▶ _The records_:
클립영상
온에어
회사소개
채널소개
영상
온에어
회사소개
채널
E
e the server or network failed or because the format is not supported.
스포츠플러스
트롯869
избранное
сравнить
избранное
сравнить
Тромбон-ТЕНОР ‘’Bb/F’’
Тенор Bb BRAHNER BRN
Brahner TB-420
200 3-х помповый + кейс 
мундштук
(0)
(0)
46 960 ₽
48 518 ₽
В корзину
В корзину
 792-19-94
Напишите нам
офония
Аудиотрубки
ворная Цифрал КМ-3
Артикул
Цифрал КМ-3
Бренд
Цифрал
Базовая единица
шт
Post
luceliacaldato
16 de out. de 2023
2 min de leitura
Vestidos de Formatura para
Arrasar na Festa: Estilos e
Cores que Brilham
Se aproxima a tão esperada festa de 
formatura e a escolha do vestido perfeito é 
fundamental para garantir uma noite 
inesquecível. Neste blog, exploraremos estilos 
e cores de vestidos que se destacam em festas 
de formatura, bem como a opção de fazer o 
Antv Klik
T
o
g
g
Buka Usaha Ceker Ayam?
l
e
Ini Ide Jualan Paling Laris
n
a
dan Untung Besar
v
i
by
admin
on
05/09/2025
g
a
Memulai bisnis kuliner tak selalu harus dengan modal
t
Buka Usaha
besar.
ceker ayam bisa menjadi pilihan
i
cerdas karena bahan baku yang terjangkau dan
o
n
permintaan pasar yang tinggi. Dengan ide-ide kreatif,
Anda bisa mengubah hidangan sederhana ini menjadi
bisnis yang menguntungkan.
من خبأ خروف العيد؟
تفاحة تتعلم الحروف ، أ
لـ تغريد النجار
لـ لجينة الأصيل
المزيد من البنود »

▶ _Task_:
Send back all of the entries exactly, with nothing missing.

▶ _Solved exercise_:
클립영상
온에어
회사소개
채널소개
영상
온에어
회사소개
채널
E
e the server or network failed or because the format is not supported.
스포츠플러스
트롯869
избранное
сравнить
избранное
сравнить
Тромбон-ТЕНОР ‘’Bb/F’’
Тенор Bb BRAHNER BRN
Brahner TB-420
200 3-х помповый + кейс 
мундштук
(0)
(0)
46 960 ₽
48 518 ₽
В корзину
В корзину
 792-19-94
Напишите нам
офония
Аудиотрубки
ворная Цифрал КМ-3
Артикул
Цифрал КМ-3
Бренд
Цифрал
Базовая единица
шт
Post
luceliacaldato
16 de out. de 2023
2 min de leitura
Vestidos de Formatura para
Arrasar na Festa: Estilos e
Cores que Brilham
Se aproxima a tão esperada festa de 
formatura e a escolha do vestido perfeito é 
fundamental para garantir uma noite 
inesquecível. Neste blog, exploraremos estilos 
e cores de vestidos que se destacam em festas 
de formatura, bem como a opção de fazer o 
Antv Klik
T
o
g
g
Buka Usaha Ceker Ayam?
l
e
Ini Ide Jualan Paling Laris
n
a
dan Untung Besar
v
i
by
admin
on
05/09/2025
g
a
Memulai bisnis kuliner tak selalu harus dengan modal
t
Buka Usaha
besar.
ceker ayam bisa menjadi pilihan
i
cerdas karena bahan baku yang terjangkau dan
o
n
permintaan pasar yang tinggi. Dengan ide-ide kreatif,
Anda bisa mengubah hidangan sederhana ini menjadi
bisnis yang menguntungkan.
من خبأ خروف العيد؟
تفاحة تتعلم الحروف ، أ
لـ تغريد النجار
لـ لجينة الأصيل
المزيد من البنود »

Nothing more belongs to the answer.